Britain to challenge China at U.N. over access to Xinjiang
LONDON (Reuters) – Britain will on Monday call for the United Nations to be given “urgent and unfettered” access to Xinjiang to investigate reports of abuses in the Chinese region.
British Foreign Secretary Dominic Raab will also mark Britain’s return to the U.N. Human Rights Council as a voting member by condemning the rights record of fellow council members China and Russia and will raise concerns about Myanmar and Belarus, his office said.
On China, Raab will refer to reports of abuses in Xinjiang, including torture, forced labour and forced sterilisation of women. “They are taking place on an industrial scale,” he will say, according to his office.
“The U.N. High Commissioner for Human Rights, or another independent fact-finding expert, must – and I repeat must – be given urgent and unfettered access to Xinjiang,” he will say.
China has been widely condemned for setting up complexes in Xinjiang that Beijing describes as “vocational training centres” to stamp out extremism and give people new skills.

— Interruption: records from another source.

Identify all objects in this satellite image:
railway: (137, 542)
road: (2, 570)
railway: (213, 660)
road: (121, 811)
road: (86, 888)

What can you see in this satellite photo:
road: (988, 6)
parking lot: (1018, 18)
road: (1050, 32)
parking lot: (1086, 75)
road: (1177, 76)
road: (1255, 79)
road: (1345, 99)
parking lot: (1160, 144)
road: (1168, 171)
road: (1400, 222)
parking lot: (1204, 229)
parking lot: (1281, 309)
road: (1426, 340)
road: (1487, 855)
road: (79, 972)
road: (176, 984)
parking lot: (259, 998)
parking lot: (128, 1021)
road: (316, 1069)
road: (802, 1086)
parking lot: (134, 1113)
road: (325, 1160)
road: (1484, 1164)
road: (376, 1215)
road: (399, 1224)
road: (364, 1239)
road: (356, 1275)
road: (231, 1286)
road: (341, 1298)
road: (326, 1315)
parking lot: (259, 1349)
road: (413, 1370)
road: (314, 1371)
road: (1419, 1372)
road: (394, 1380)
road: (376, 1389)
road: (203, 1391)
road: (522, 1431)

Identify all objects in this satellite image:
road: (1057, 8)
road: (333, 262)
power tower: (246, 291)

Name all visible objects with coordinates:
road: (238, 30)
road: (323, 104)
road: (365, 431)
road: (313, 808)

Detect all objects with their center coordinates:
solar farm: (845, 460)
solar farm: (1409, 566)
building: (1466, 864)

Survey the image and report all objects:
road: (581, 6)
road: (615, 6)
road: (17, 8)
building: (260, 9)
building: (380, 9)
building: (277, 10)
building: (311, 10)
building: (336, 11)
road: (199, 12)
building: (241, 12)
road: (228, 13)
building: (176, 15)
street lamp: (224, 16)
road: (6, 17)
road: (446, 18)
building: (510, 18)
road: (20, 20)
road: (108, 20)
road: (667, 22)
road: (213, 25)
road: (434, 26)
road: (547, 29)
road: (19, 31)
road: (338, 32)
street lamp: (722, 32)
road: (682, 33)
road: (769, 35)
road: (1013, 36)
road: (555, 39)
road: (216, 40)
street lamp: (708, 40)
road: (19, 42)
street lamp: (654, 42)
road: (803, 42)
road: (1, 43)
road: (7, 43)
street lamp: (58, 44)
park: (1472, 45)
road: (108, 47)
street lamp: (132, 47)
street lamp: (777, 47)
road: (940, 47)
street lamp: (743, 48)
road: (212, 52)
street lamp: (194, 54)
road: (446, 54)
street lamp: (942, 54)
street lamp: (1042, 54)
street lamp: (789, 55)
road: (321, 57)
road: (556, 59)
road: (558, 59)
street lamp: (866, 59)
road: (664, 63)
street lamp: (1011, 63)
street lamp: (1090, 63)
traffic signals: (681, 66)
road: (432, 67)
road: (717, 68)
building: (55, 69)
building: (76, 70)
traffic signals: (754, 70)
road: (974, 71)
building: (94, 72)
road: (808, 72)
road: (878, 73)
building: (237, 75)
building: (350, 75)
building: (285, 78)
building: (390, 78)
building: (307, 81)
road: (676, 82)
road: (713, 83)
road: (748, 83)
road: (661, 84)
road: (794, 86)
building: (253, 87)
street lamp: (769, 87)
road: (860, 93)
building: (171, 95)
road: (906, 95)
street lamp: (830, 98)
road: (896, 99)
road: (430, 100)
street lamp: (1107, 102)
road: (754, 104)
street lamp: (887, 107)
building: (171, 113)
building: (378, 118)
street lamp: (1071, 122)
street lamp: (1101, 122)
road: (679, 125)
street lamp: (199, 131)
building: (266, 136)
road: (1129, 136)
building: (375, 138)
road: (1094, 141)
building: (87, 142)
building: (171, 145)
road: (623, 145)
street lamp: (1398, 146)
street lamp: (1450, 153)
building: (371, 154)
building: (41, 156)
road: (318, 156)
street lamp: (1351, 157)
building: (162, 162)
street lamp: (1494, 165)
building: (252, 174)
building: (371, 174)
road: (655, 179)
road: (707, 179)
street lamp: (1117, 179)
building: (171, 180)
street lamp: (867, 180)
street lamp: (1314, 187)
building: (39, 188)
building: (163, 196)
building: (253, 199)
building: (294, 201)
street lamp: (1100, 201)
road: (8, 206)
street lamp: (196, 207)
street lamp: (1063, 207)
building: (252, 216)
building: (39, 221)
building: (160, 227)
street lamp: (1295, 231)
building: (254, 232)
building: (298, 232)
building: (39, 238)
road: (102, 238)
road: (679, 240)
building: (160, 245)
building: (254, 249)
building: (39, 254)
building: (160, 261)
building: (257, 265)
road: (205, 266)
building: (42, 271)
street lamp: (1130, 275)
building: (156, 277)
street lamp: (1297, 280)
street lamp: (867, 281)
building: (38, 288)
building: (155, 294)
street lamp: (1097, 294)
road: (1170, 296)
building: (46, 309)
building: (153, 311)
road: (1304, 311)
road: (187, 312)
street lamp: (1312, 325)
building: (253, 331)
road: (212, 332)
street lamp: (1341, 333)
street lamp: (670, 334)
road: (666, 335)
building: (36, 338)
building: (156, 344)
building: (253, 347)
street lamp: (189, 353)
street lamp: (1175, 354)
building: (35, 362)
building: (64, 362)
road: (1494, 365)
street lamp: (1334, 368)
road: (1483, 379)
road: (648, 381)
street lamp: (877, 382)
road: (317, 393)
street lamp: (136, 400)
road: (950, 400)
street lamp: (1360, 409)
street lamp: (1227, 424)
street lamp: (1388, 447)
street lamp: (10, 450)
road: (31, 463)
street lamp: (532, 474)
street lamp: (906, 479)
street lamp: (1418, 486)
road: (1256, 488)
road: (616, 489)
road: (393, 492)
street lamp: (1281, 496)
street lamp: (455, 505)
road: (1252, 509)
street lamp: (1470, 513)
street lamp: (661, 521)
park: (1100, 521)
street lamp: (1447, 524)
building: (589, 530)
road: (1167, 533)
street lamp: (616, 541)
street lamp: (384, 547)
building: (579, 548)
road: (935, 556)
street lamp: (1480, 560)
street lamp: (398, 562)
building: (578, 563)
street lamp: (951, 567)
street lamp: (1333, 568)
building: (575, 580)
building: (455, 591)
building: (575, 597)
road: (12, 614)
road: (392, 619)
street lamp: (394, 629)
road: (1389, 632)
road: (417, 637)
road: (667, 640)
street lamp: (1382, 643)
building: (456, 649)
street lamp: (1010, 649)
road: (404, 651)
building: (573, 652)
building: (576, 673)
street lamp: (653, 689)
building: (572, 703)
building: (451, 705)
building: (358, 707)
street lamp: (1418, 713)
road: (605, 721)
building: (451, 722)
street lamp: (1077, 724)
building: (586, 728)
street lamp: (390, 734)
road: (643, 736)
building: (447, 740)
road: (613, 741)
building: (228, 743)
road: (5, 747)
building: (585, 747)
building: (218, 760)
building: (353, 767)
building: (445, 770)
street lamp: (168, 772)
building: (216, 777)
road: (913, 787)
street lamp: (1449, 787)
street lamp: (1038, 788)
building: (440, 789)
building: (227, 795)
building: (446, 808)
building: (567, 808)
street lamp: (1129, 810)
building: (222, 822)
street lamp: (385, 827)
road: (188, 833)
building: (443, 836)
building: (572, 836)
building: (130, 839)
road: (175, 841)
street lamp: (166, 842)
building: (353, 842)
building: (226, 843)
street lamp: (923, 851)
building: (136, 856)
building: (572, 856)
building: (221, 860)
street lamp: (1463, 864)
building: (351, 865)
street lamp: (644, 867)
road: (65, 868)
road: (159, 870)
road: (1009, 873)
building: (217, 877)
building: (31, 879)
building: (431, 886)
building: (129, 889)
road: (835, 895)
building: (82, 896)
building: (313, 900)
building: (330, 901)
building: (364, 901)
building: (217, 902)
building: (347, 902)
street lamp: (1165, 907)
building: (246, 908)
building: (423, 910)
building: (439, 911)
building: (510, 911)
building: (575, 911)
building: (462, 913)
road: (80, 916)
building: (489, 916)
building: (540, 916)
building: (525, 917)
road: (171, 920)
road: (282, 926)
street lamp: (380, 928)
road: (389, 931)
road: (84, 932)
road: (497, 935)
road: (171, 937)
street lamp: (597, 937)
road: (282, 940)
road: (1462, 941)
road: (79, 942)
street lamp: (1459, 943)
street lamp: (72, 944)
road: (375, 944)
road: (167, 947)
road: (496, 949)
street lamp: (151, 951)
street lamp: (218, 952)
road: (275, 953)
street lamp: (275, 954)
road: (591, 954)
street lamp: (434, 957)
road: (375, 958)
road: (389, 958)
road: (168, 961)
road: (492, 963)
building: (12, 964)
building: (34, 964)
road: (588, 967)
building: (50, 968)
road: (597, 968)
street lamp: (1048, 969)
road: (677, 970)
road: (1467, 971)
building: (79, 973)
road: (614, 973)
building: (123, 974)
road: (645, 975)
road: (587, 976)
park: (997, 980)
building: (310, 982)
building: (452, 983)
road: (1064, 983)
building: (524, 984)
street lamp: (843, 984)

China’s critics have called them concentration camps.
The United Nations has said at least 1 million Uighurs and other Muslims have been detained in Xinjiang.
Raab will also raise the “disgraceful” treatment of Kremlin critic Alexei Navalny, the crisis in Myanmar and the situation in Belarus. He will set out steps Britain has taken to address these issues, such as sanctions, and encourage others to follow.